> [Passage]:
Example: Frequency =2.4 GHz; Tx power output = 27 dBm; Tx and Rx cable loss =
0 dB; Tx antenna gain = 11 dBi; Rx antenna gain = 15 dBi; distance between sites =
6 km; Receiver sensitivity = -75 dBm.
Transmit output power 27 dBm
Cable loss (negative value) 0 dB
Transmit
Antenna gain 11 dBi
Propagation Free space loss (negative value)
32.44 + 20log(6 km) + 20log(2400 MHz)
-116 dB
Antenna gain 15 dBi
Receive
Cable loss (negative value) 0 dB
Minimal received signal Rx = -63 dBi
Therefore, received signal power is EIRP – path loss + receive = 38 dBm – 116 dB +
15 dBi = -63 dBm. In conclusion, the received signal power is above the device's
sensitivity threshold (-75); thus a communication link should succeed.

[Page-level text extractions]
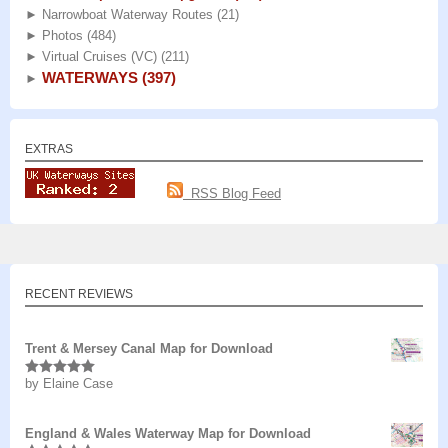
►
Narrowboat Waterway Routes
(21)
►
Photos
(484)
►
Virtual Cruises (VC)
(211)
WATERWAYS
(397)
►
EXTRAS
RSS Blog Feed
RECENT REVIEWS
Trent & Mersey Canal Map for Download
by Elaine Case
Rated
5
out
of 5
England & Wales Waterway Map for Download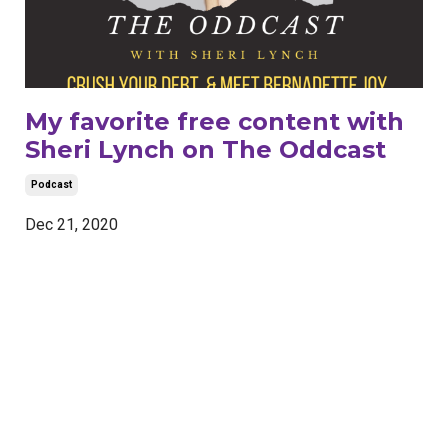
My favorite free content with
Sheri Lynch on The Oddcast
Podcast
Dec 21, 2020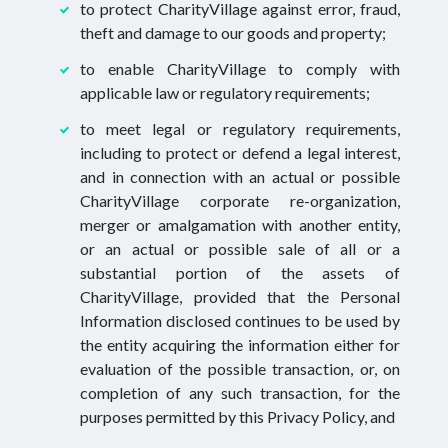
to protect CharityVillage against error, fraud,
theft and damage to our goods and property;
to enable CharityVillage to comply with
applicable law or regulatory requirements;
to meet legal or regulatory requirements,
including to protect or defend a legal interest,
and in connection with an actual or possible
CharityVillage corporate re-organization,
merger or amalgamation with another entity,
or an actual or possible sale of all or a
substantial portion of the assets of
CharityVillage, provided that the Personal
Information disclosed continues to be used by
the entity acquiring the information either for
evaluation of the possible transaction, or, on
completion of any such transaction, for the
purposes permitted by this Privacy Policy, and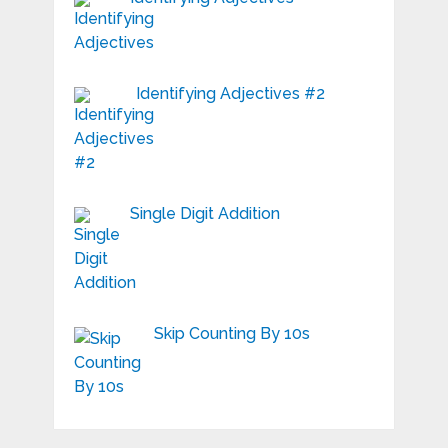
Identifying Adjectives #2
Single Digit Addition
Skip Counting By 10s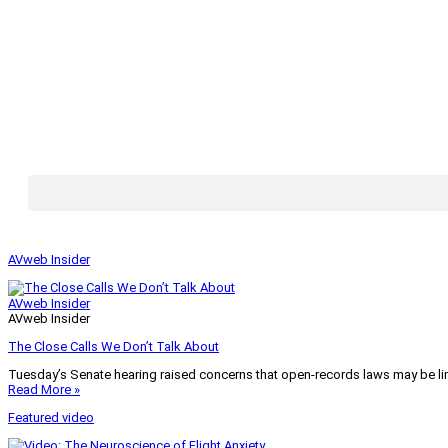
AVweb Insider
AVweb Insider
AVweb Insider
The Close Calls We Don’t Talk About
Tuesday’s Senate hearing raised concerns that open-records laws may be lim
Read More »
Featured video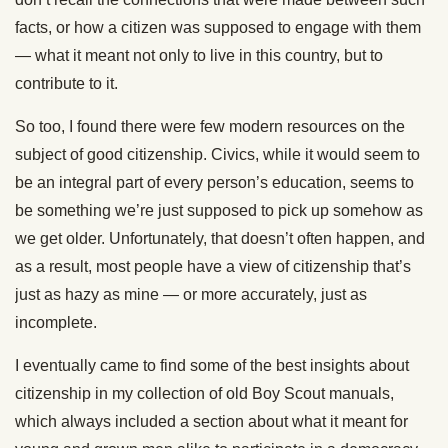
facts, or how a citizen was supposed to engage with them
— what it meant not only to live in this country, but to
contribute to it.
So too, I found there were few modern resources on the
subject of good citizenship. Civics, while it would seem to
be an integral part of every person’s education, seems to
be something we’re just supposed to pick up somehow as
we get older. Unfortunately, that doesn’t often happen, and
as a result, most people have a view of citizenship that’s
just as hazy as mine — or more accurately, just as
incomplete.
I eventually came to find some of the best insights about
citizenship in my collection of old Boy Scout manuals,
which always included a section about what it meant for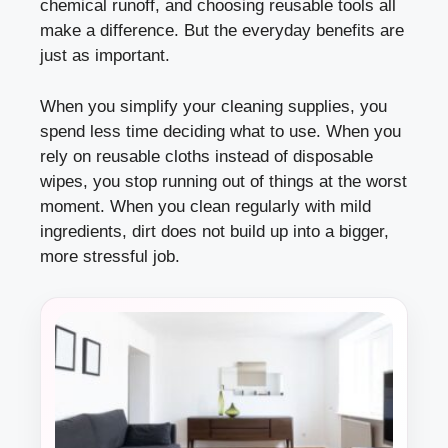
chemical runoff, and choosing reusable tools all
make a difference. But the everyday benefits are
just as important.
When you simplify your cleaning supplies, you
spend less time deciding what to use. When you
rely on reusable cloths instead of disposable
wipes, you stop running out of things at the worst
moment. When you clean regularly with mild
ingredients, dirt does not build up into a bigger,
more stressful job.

--

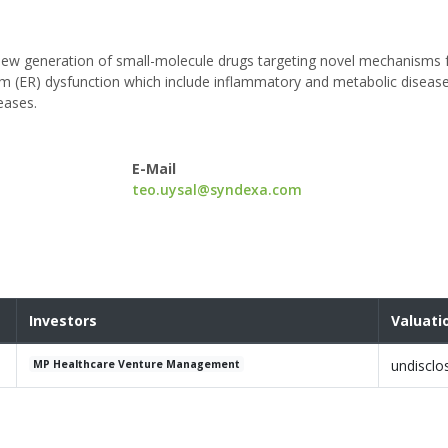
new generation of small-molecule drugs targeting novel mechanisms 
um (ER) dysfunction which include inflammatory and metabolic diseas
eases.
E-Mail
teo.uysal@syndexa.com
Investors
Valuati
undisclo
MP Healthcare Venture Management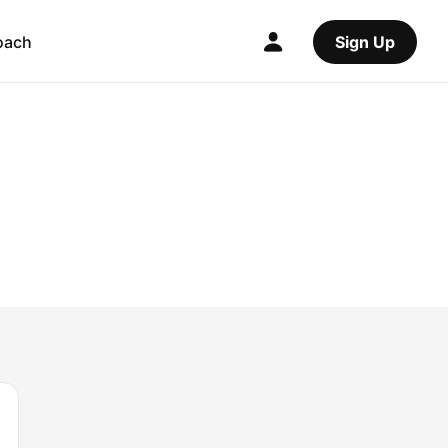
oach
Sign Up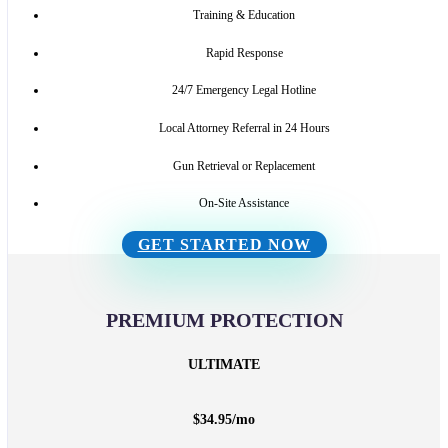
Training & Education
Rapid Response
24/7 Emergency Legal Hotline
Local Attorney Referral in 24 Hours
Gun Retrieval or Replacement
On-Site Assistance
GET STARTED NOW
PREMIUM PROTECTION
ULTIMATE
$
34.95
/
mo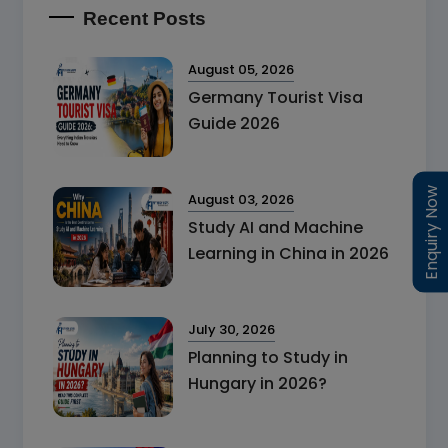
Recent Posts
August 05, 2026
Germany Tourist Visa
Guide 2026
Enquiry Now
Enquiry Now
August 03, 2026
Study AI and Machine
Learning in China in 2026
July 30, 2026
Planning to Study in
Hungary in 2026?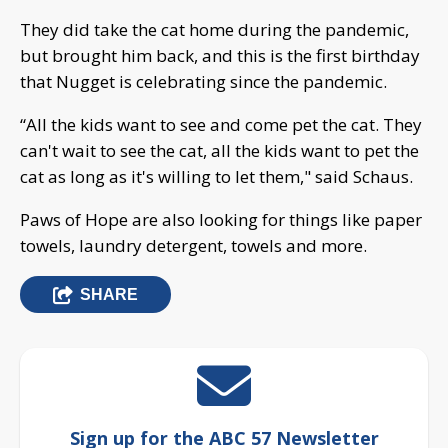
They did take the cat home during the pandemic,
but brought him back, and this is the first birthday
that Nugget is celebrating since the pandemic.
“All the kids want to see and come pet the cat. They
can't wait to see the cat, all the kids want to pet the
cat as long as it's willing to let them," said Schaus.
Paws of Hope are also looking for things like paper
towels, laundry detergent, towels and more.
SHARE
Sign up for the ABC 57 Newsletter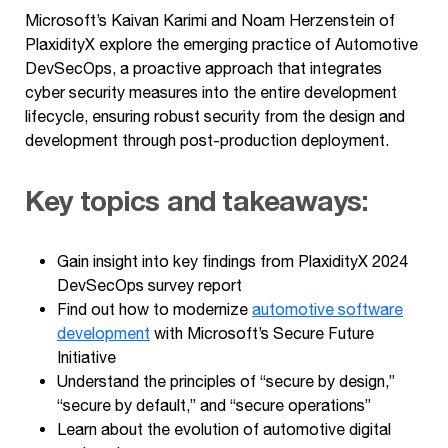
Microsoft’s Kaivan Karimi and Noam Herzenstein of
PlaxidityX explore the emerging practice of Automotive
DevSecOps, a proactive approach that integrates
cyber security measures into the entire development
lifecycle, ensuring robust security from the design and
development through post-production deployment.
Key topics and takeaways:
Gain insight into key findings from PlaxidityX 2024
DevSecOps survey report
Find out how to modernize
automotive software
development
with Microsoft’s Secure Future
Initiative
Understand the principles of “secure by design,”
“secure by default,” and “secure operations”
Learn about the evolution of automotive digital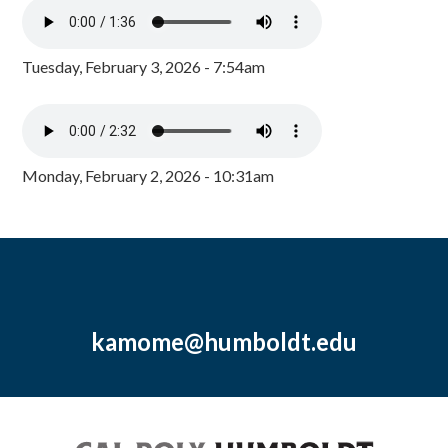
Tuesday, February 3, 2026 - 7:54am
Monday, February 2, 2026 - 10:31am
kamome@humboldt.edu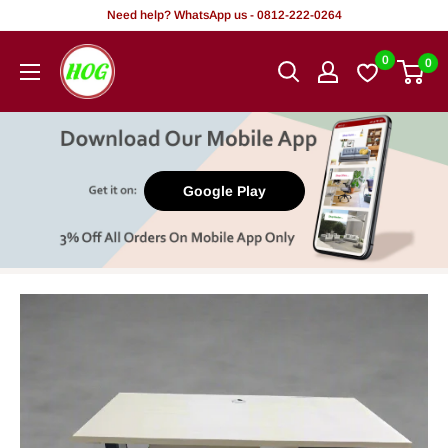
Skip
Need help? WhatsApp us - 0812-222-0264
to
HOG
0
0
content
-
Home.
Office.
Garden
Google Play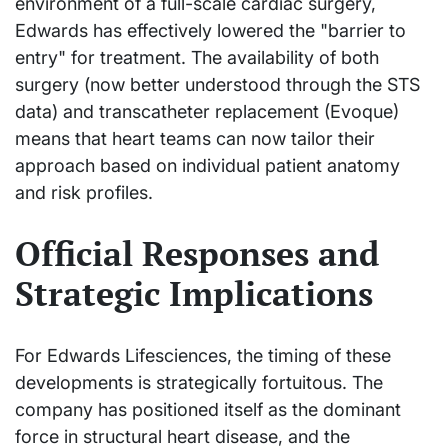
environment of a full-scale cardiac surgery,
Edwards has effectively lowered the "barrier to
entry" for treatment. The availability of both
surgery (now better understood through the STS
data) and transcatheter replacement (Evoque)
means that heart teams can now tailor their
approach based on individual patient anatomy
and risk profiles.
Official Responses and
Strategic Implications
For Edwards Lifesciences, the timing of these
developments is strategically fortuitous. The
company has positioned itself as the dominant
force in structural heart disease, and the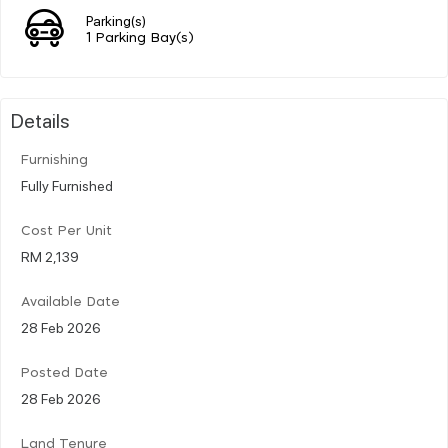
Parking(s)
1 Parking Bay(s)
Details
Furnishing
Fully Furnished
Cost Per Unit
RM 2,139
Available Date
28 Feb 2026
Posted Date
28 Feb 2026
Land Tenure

> [What this exercise asks]:
a - In the link budget example, retype everything from "Example: Frequency =2.4" down to "sensitivity = -75 dBm.".
b - According to the link budget example, answer yes or no to each statement and quote the words that decide it: (i) The Tx antenna gain is 11 dBi. (ii) The receiver sensitivity is -63 dBm. (iii) The received signal power is above the device's sensitivity threshold.

> [Answers for the tasks]:
a -
Example: Frequency =2.4 GHz; Tx power output = 27 dBm; Tx and Rx cable loss =
0 dB; Tx antenna gain = 11 dBi; Rx antenna gain = 15 dBi; distance between sites =
6 km; Receiver sensitivity = -75 dBm.

b -
(i) Yes: "Tx antenna gain = 11 dBi"
(ii) No: "Receiver sensitivity = -75 dBm"
(iii) Yes: "the received signal power is above the device's sensitivity threshold (-75)"